What to do → Reproduce the source text of every entry below character for character, and leave the pictures out of your answer.

Dataset excerpts
===============

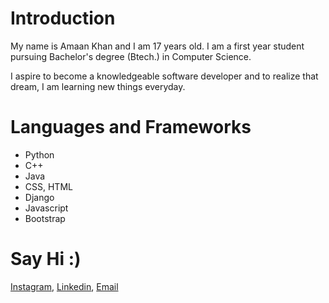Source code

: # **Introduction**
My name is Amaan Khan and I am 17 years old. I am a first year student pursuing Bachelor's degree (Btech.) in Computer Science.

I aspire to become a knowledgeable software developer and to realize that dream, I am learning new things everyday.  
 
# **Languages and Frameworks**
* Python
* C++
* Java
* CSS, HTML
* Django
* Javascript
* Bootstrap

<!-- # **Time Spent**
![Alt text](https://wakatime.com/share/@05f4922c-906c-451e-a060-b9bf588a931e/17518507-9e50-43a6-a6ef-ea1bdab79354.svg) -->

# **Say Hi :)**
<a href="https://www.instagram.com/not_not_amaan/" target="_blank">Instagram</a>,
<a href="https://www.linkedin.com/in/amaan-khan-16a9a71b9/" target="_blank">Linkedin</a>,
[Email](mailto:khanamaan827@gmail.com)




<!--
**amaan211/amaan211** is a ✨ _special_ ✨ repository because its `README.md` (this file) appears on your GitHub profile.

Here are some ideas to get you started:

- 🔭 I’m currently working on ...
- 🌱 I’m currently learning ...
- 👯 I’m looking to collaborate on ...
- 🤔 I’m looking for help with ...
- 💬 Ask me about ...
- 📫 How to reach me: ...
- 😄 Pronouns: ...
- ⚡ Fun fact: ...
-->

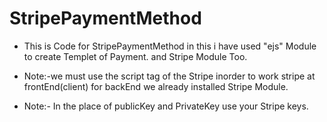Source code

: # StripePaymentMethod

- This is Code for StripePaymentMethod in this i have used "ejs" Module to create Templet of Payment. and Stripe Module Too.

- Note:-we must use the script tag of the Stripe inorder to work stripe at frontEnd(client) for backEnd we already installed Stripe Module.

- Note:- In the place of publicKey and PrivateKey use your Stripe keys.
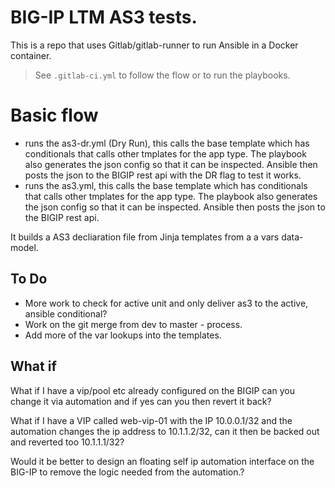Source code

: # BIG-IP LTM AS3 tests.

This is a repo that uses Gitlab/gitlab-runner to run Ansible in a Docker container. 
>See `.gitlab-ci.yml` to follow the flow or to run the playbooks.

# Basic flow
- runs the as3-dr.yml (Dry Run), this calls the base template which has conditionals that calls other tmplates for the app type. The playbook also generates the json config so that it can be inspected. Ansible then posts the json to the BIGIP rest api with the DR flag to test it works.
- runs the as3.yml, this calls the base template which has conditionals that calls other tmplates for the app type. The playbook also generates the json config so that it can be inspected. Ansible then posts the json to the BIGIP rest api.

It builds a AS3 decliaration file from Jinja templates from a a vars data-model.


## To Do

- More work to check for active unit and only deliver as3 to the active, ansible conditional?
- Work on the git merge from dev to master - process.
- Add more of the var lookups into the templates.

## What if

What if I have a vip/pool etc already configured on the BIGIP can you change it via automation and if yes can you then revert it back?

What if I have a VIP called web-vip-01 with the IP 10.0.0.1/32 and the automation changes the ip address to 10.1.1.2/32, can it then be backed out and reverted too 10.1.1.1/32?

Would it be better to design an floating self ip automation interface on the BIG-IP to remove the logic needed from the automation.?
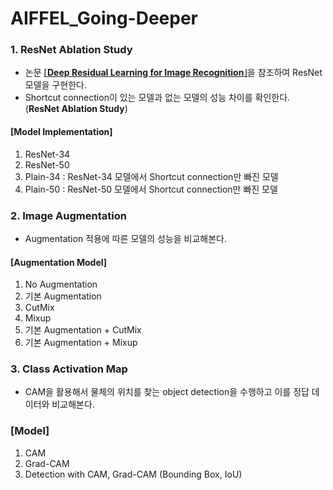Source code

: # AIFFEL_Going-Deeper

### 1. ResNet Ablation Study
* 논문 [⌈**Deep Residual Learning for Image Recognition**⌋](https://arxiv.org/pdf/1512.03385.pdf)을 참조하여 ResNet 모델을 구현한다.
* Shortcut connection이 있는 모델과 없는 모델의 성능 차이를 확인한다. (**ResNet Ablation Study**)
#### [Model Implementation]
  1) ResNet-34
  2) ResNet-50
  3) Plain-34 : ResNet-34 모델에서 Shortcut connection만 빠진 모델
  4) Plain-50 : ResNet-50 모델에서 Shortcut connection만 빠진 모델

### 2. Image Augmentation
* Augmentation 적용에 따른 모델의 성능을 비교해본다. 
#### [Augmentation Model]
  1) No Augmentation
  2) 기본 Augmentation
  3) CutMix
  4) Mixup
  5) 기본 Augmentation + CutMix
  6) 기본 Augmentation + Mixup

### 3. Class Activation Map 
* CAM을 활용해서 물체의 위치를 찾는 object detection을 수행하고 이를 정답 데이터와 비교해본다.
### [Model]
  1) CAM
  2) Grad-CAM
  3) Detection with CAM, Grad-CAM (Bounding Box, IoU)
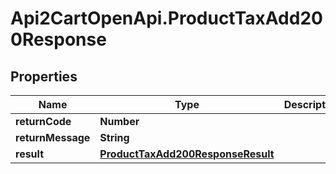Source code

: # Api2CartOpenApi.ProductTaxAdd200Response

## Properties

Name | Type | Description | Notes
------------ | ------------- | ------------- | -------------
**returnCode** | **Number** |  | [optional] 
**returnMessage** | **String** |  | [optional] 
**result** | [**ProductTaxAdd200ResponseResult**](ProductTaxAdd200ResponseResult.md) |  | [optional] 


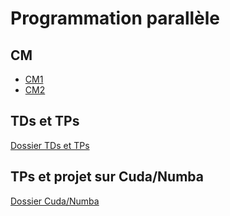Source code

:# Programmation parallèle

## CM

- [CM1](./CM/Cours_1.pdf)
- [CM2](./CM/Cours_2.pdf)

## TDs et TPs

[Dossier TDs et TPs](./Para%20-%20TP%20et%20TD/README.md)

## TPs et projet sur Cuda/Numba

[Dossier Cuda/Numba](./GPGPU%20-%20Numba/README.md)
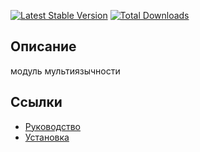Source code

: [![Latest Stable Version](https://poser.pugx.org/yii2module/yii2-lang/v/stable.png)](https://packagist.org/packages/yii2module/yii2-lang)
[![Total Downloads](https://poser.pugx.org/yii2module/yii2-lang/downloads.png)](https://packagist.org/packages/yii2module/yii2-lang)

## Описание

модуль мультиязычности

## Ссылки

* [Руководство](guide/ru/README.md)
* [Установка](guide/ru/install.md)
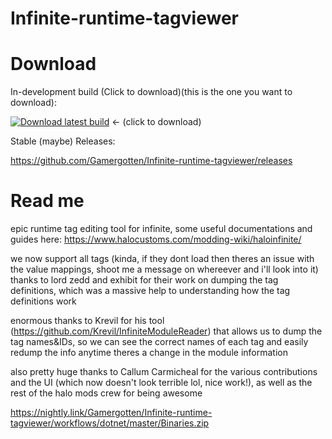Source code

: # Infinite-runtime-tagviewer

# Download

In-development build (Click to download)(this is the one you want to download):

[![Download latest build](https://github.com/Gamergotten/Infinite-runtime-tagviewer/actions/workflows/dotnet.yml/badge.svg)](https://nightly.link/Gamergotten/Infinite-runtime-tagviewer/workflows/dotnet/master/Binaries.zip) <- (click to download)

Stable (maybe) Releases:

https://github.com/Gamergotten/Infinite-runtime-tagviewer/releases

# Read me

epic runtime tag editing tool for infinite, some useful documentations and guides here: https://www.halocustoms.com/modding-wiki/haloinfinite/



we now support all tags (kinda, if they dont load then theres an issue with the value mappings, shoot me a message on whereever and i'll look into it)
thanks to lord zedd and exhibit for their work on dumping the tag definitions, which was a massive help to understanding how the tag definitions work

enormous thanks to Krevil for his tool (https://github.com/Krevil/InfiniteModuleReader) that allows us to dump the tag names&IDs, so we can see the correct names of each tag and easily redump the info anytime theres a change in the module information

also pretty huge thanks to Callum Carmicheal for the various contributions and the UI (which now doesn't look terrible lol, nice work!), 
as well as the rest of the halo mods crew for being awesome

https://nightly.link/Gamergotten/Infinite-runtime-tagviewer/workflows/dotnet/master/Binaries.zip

===============

Answer area →
Source code

: # **Introduction**
My name is Amaan Khan and I am 17 years old. I am a first year student pursuing Bachelor's degree (Btech.) in Computer Science.

I aspire to become a knowledgeable software developer and to realize that dream, I am learning new things everyday.  
 
# **Languages and Frameworks**
* Python
* C++
* Java
* CSS, HTML
* Django
* Javascript
* Bootstrap

<!-- # **Time Spent**
![Alt text](https://wakatime.com/share/@05f4922c-906c-451e-a060-b9bf588a931e/17518507-9e50-43a6-a6ef-ea1bdab79354.svg) -->

# **Say Hi :)**
<a href="https://www.instagram.com/not_not_amaan/" target="_blank">Instagram</a>,
<a href="https://www.linkedin.com/in/amaan-khan-16a9a71b9/" target="_blank">Linkedin</a>,
[Email](mailto:khanamaan827@gmail.com)




<!--
**amaan211/amaan211** is a ✨ _special_ ✨ repository because its `README.md` (this file) appears on your GitHub profile.

Here are some ideas to get you started:

- 🔭 I’m currently working on ...
- 🌱 I’m currently learning ...
- 👯 I’m looking to collaborate on ...
- 🤔 I’m looking for help with ...
- 💬 Ask me about ...
- 📫 How to reach me: ...
- 😄 Pronouns: ...
- ⚡ Fun fact: ...
-->

Source code

: # StripePaymentMethod

- This is Code for StripePaymentMethod in this i have used "ejs" Module to create Templet of Payment. and Stripe Module Too.

- Note:-we must use the script tag of the Stripe inorder to work stripe at frontEnd(client) for backEnd we already installed Stripe Module.

- Note:- In the place of publicKey and PrivateKey use your Stripe keys.
Source code

: # BIG-IP LTM AS3 tests.

This is a repo that uses Gitlab/gitlab-runner to run Ansible in a Docker container. 
>See `.gitlab-ci.yml` to follow the flow or to run the playbooks.

# Basic flow
- runs the as3-dr.yml (Dry Run), this calls the base template which has conditionals that calls other tmplates for the app type. The playbook also generates the json config so that it can be inspected. Ansible then posts the json to the BIGIP rest api with the DR flag to test it works.
- runs the as3.yml, this calls the base template which has conditionals that calls other tmplates for the app type. The playbook also generates the json config so that it can be inspected. Ansible then posts the json to the BIGIP rest api.

It builds a AS3 decliaration file from Jinja templates from a a vars data-model.


## To Do

- More work to check for active unit and only deliver as3 to the active, ansible conditional?
- Work on the git merge from dev to master - process.
- Add more of the var lookups into the templates.

## What if

What if I have a vip/pool etc already configured on the BIGIP can you change it via automation and if yes can you then revert it back?

What if I have a VIP called web-vip-01 with the IP 10.0.0.1/32 and the automation changes the ip address to 10.1.1.2/32, can it then be backed out and reverted too 10.1.1.1/32?

Would it be better to design an floating self ip automation interface on the BIG-IP to remove the logic needed from the automation.?
Source code

: # AIFFEL_Going-Deeper

### 1. ResNet Ablation Study
* 논문 [⌈**Deep Residual Learning for Image Recognition**⌋](https://arxiv.org/pdf/1512.03385.pdf)을 참조하여 ResNet 모델을 구현한다.
* Shortcut connection이 있는 모델과 없는 모델의 성능 차이를 확인한다. (**ResNet Ablation Study**)
#### [Model Implementation]
  1) ResNet-34
  2) ResNet-50
  3) Plain-34 : ResNet-34 모델에서 Shortcut connection만 빠진 모델
  4) Plain-50 : ResNet-50 모델에서 Shortcut connection만 빠진 모델

### 2. Image Augmentation
* Augmentation 적용에 따른 모델의 성능을 비교해본다. 
#### [Augmentation Model]
  1) No Augmentation
  2) 기본 Augmentation
  3) CutMix
  4) Mixup
  5) 기본 Augmentation + CutMix
  6) 기본 Augmentation + Mixup

### 3. Class Activation Map 
* CAM을 활용해서 물체의 위치를 찾는 object detection을 수행하고 이를 정답 데이터와 비교해본다.
### [Model]
  1) CAM
  2) Grad-CAM
  3) Detection with CAM, Grad-CAM (Bounding Box, IoU)
Source code

: # Api2CartOpenApi.ProductTaxAdd200Response

## Properties

Name | Type | Description | Notes
------------ | ------------- | ------------- | -------------
**returnCode** | **Number** |  | [optional] 
**returnMessage** | **String** |  | [optional] 
**result** | [**ProductTaxAdd200ResponseResult**](ProductTaxAdd200ResponseResult.md) |  | [optional] 


Source code

:# Programmation parallèle

## CM

- [CM1](./CM/Cours_1.pdf)
- [CM2](./CM/Cours_2.pdf)

## TDs et TPs

[Dossier TDs et TPs](./Para%20-%20TP%20et%20TD/README.md)

## TPs et projet sur Cuda/Numba

[Dossier Cuda/Numba](./GPGPU%20-%20Numba/README.md)
Source code

: [![Latest Stable Version](https://poser.pugx.org/yii2module/yii2-lang/v/stable.png)](https://packagist.org/packages/yii2module/yii2-lang)
[![Total Downloads](https://poser.pugx.org/yii2module/yii2-lang/downloads.png)](https://packagist.org/packages/yii2module/yii2-lang)

## Описание

модуль мультиязычности

## Ссылки

* [Руководство](guide/ru/README.md)
* [Установка](guide/ru/install.md)
Source code

: # Infinite-runtime-tagviewer

# Download

In-development build (Click to download)(this is the one you want to download):

[![Download latest build](https://github.com/Gamergotten/Infinite-runtime-tagviewer/actions/workflows/dotnet.yml/badge.svg)](https://nightly.link/Gamergotten/Infinite-runtime-tagviewer/workflows/dotnet/master/Binaries.zip) <- (click to download)

Stable (maybe) Releases:

https://github.com/Gamergotten/Infinite-runtime-tagviewer/releases

# Read me

epic runtime tag editing tool for infinite, some useful documentations and guides here: https://www.halocustoms.com/modding-wiki/haloinfinite/



we now support all tags (kinda, if they dont load then theres an issue with the value mappings, shoot me a message on whereever and i'll look into it)
thanks to lord zedd and exhibit for their work on dumping the tag definitions, which was a massive help to understanding how the tag definitions work

enormous thanks to Krevil for his tool (https://github.com/Krevil/InfiniteModuleReader) that allows us to dump the tag names&IDs, so we can see the correct names of each tag and easily redump the info anytime theres a change in the module information

also pretty huge thanks to Callum Carmicheal for the various contributions and the UI (which now doesn't look terrible lol, nice work!), 
as well as the rest of the halo mods crew for being awesome

https://nightly.link/Gamergotten/Infinite-runtime-tagviewer/workflows/dotnet/master/Binaries.zip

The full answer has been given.